Gara-gara
lupa password wifi dan malas nanya lagi ke penjaga kasir apa password
wifinya, saya jadi tidak punya kerjaan sekarang (nongkrong di kafe). Biar kelihatan
sibuk sama orang-orang yang ada di sekitar saya (salah satunya yang lagi
pacaran di dekat meja saya), saya lalu membuka file-file jurnal yang
sempat saya kumpulkan beberapa bulan lalu.
Salah
satu jurnal yang menarik yang saya temukan berjudul, “Internet Addiction in
Students: A Cause of Concern”. Penelitian ini dilakukan oleh Kanwal Nalwa
Ph.D dan Archana Preet Anand, Ph. D. Mereka berdua adalah sepasang teman. Ya
iyalah. Mereka melakukan penelitian terhadap pelajar di India yang berusia
16-18 tahun. Alat ukur yang mereka gunakan untuk mengetahui kecanduan internet
pada pelajar ini adalah The Davis Online Cognition Scale (DOCS). Pengukuran
dengan DOCS itu kemudian menghasilkan dua kelompok, yaitu dependent dan non-dependent.

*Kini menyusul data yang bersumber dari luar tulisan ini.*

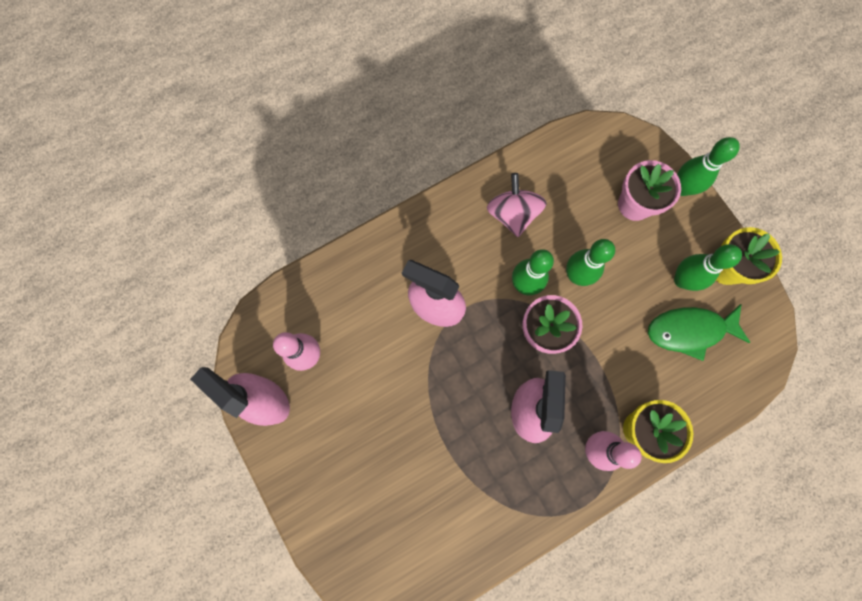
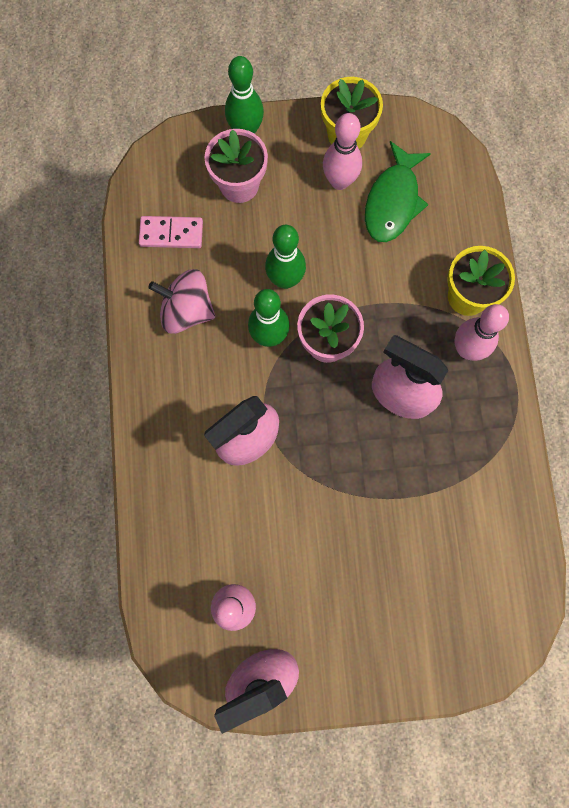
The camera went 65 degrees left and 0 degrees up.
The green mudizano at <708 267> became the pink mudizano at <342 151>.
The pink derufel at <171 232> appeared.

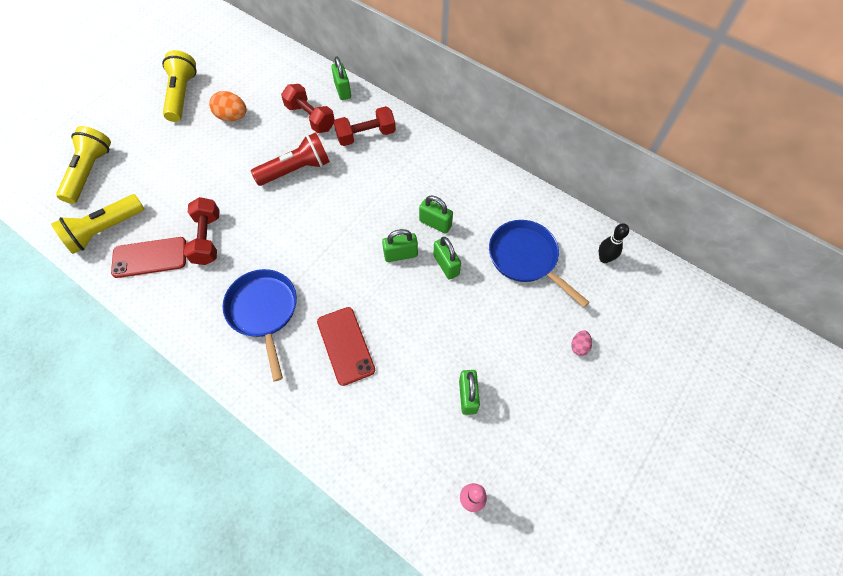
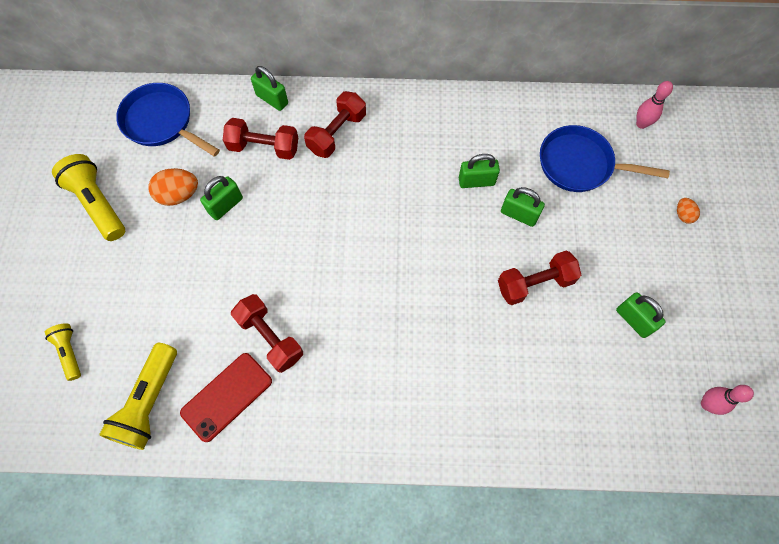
The camera went 35 degrees left and 5 degrees up.
The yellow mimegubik at <83 165> changed to 0.56 times the size.
The red mimegubik at <290 159> disappeared.
The black mudizano at <614 243> became the pink mudizano at <654 105>.
The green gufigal moved from <400 245> to <221 198>.
The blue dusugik moved from <260 325> to <168 120>.
The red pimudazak at <346 346> disappeared.
The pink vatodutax at <581 343> became the orange vatodutax at <688 211>.
The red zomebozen at <539 278> appeared.

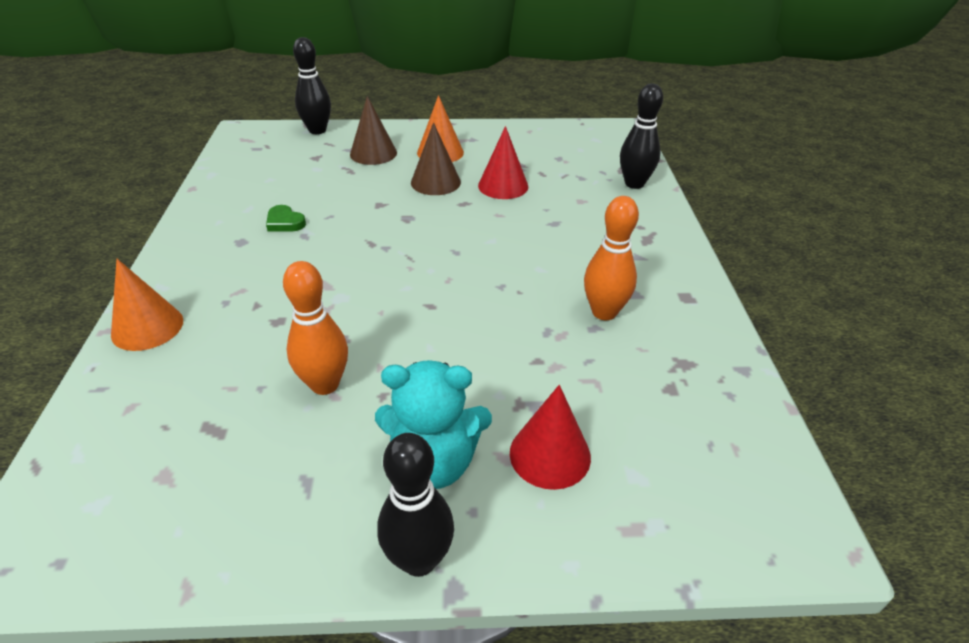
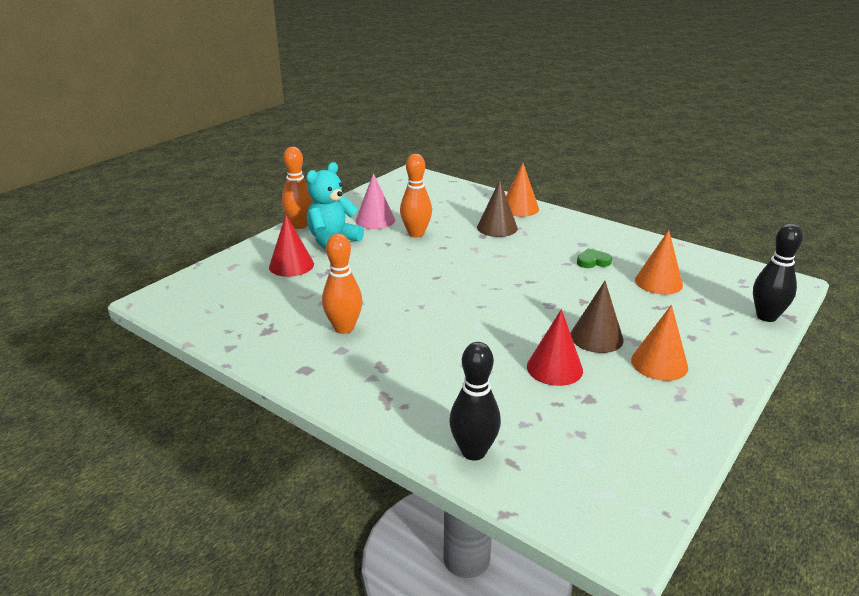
The camera went 130 degrees right and 10 degrees down.
The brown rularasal moved from <373 130> to <497 208>.
The black mudizano at <416 505> became the orange mudizano at <297 188>.
The pink rularasal at <375 201> appeared.
The orange rularasal at <659 262> appeared.

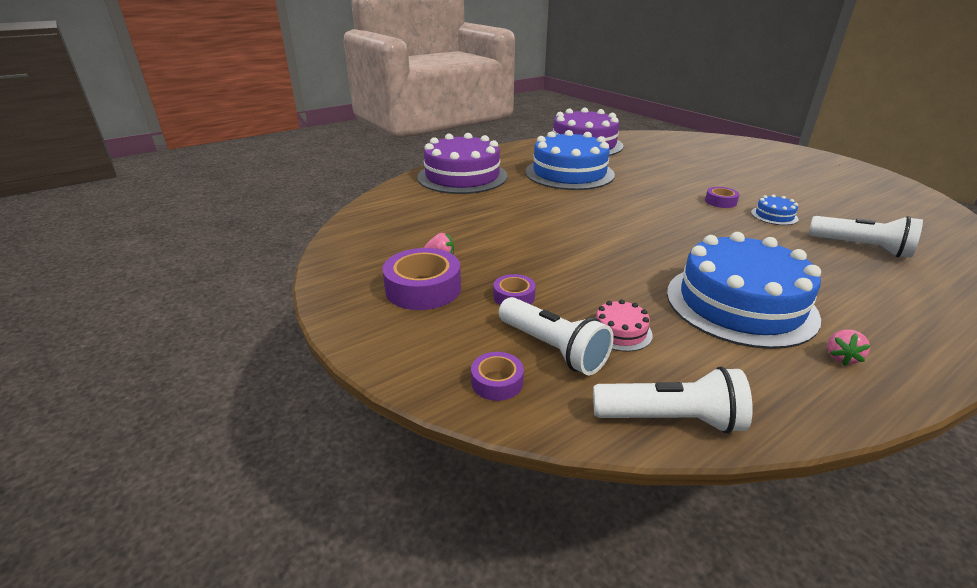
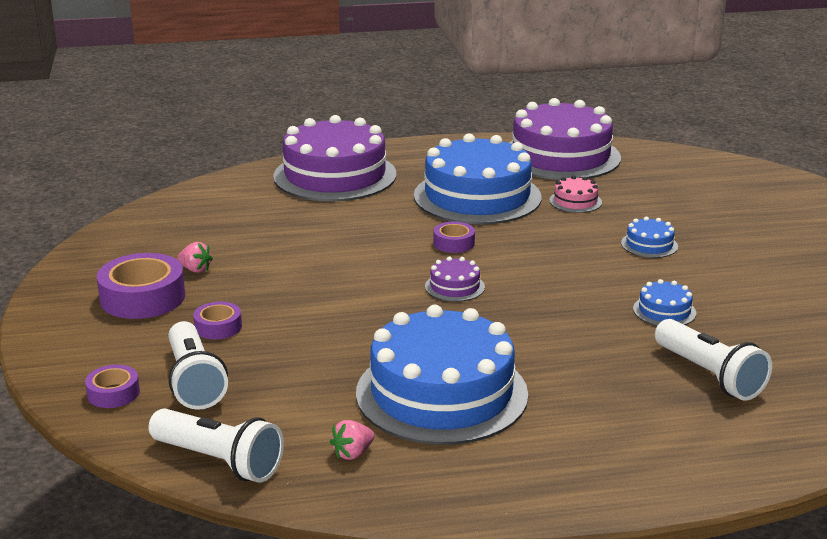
The camera went 25 degrees right and 5 degrees down.
The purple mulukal moved from <722 197> to <454 237>.
The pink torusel moved from <624 325> to <575 194>.
The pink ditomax moved from <849 347> to <352 440>.
The blue torusel at <649 237> appeared.
The purple torusel at <455 279> appeared.

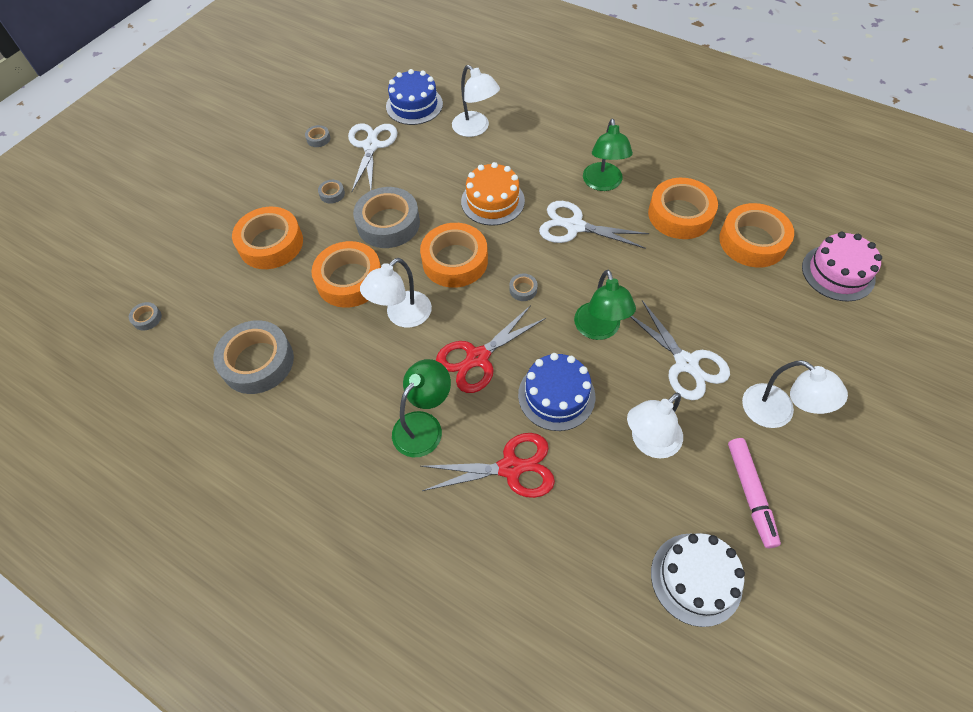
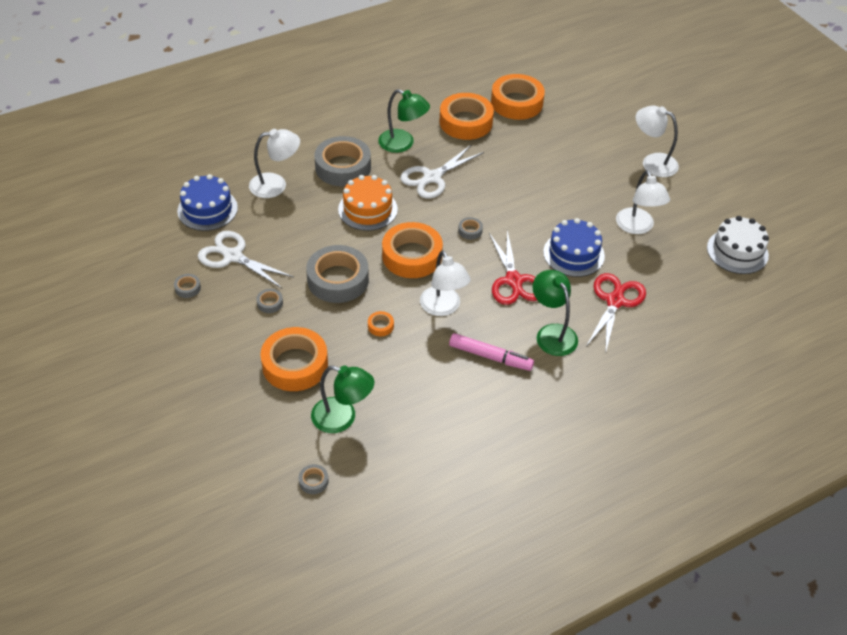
The camera went 65 degrees left and 10 degrees down.
The pink torusel at <842 267> disappeared.
The orange mulukal at <346 274> changed to 0.41 times the size.
The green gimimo moved from <605 305> to <342 399>.
The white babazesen at <680 350> disappeared.
The grey mulukal moved from <253 357> to <342 161>.
The white gimimo at <795 394> turned 135 degrees counterclockwise.
The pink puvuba moved from <754 493> to <491 352>.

Sepertinya istilah ini memiliki arti, jomblo dan tidak jomblo. Hahah... nggak
lah ya. Mungkin artinya adalah “yang sangat bergantung” pada internet dan “tidak
terlalu bergantung”. Kayak cinta kamu... digantung.
Selain
The Davis Online Scale, ia juga menggunakan alat ukur The UCLA
Loneliness Scale (alat pengukur kesepian yang kayaknya cocok juga buat
mengukur tingkat kesepian para jomblo). Selain itu, peneliti juga menggunakan
kuesioner semi terstruktur. Pertanyaan yang diajukan seperti “Berapa lamu waktu
yang digunakan untuk internetan? Aplikasi apa yang digunakan? Berapa sering
menunda pekerjaan hanya untuk online? hingga bagusan kartu indosad apa
telkonsel?
Hasil
penelitiannya berupa:
Pertama,
orang akan sering menunda pekerjaan ketika sudah online. Benar nggak? Saya sih
mengakui itu. Saya sering banget kalau udah online lupa dengan apa yang harus
saya kerjakan, seperti tugas dan lain-lain. Bahkan juga lupa kalau saya
masih sendiri. Parahnya lagi, menunda pekerjaan akibat online ini bisa
berjam-jam lamanya. Kan? Kan? Kan?
Kedua,
orang sering kehilangan waktu tidur malam akibat online. Benar nggak ni
man-teman? Kalau menurut saya sih benar banget, saya sendiri sering bergadang
kalau udah online. Entah kenapa, cahaya gawai yang memancar ke mata saya itu
dapat menghilangkan rasa kantuk saya. Efeknya udah sama kayak kopi (yang
terbakar kalau terkena api). Tidur pun jadi susah, karena pengen buka
media sosial lagi, padahal yang chat juga nggak ada. Hadeh....
Ketiga,
ada perasaan bosan kalau nggak buka internet. Apakah ini terjadi pada kalian? Kalau
saya sering terjadi. Makanya dalam satu hari saya bisa online selama
beberapa jam. Bahkan hidup saya mungkin lebih banyak di internet daripada di
jalanan (emang anak jalanan?).
Keempat,
waktu lebih banyak dihabiskan untuk internet. Ya, salah satu indikasi kita
kecanduan internet adalah waktu yang kita habiskan lebih banyak untuk dirinya
(internet). Tapi yang bagaimana lagi, semuanya serba di internet, dari
berpolitik sampai beragama. Hihihi....
Kelima,
kesepian. Karena kebanyakan hidup di ruang maya, ada kalanya kita kesepian lo
gaes. Benar nggak? Kita hidup dalam ruang yang orang-orangnya mulai
menjauh (secara fisik dan emosional). Memang sih kita bisa tertawa cekikian saat menghadap
layar gawai, tapi cobalah alihkan pandangan dari layar gawai anda, dan lihat
sekeliling anda, hampir semuanya sibuk dengan gawainya masing-masing. Sejatinya
kita sedang kesepian. Dekat di mata, jauh di hati. Heuheuheu....
Dari
kesemua gejala yang ada, sepertinya saya sudah termasuk orang-orang yang
kecanduan internet. Bagaimana dengan anda?
sumber gambar: vgalexandra.blogspot.com |
Catatan:
memang ada perbedaan antara yang dependent dan non-dependent
dalam penelitian. Hanya saja, untuk memudahkan penulisan, saya satukan semua gejala,
baik itu yang menimpa kelompok dependent, maupun non-dependent.